The I-90 floating bridges in the state of Washington carry the interstate across Lake Washington between Seattle and Mercer Island. Innovative engineering by Sound Transit will enable its light rail trains to travel across Lake Washington on the floating bridge when East Link opens in 2023 (see above image, courtesy of Sound Transit). The first-of-a-kind achievement involves the development of a “track bridge” that will compensate for six ranges of lake motion. Popular Science Magazine recently named the technology one of the most important engineering innovations of 2017.
The flexing track connection uses earthquake science to move trains across the floating bridge. The challenge was for the bridge to remain buoyant while 300-ton trains pass each other. The most difficult task was adapting the rails to the movements of the bridge—there was no room for error.
The new rail type will allow the train to function at full speed. Trains will travel along the same kinds of high-strength bearings that allow buildings and fixed bridges to flex in an earthquake.
The track bridges will be assembled in controlled conditions so that movements and weather will not interfere with their construction. Before occupied by passengers, they will run empty for at least three months as track movements are documented.

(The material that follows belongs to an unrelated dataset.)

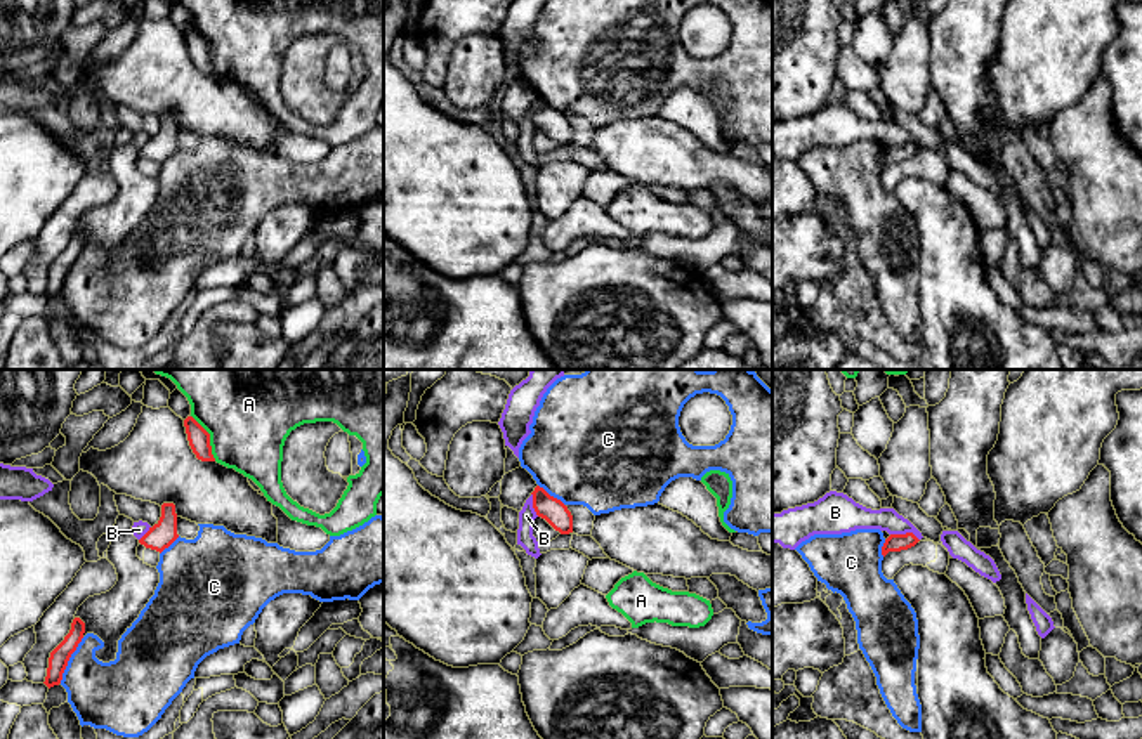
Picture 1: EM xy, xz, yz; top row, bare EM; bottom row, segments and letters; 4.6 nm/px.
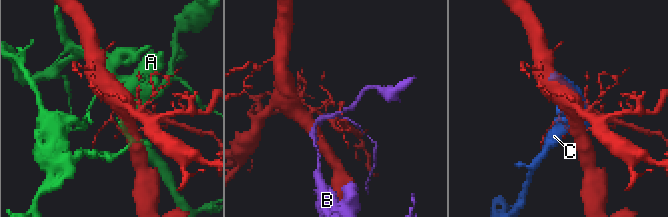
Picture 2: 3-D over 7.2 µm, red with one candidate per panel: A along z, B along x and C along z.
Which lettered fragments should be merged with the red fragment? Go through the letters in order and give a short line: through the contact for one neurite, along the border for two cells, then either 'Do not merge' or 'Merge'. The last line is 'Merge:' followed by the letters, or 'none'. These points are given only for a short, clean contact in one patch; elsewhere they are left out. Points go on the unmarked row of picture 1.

Other options were not viable. The lake is too deep to accommodate a fixed bridge or a tunnel, and a train-only bridge was not cost-effective. John Sleavin, Sound Transit executive technical advisor and lead engineer on the project, stated (ENR December 6, 2017) that there were no precedents for engineering such a multimodal joint. “You had to go back to engineering principles.”
According to Sound Transit (“Crossing Lake Washington,” October 23, 2017), to safely transition light rail vehicles from the I-90 land bridge to the floating bridge, engineers and designers had to consider a number of factors, including six different ranges of motion, up and down, back and forth and side to side. Sound Transit designed and tested the track bridge where the rails rest on a series of bearings and plates that allow them to move with changing lake levels and bridge movements.
Two track bridge prototypes, along with two Link light rail vehicles, were shipped to the Transportation Technology Center in Pueblo, Colorado, for testing. The track bridges passed all critical tests with the ability to provide safe and comfortable light rail operations at planned speeds of up to 55 mph, the highest speed that Link operates.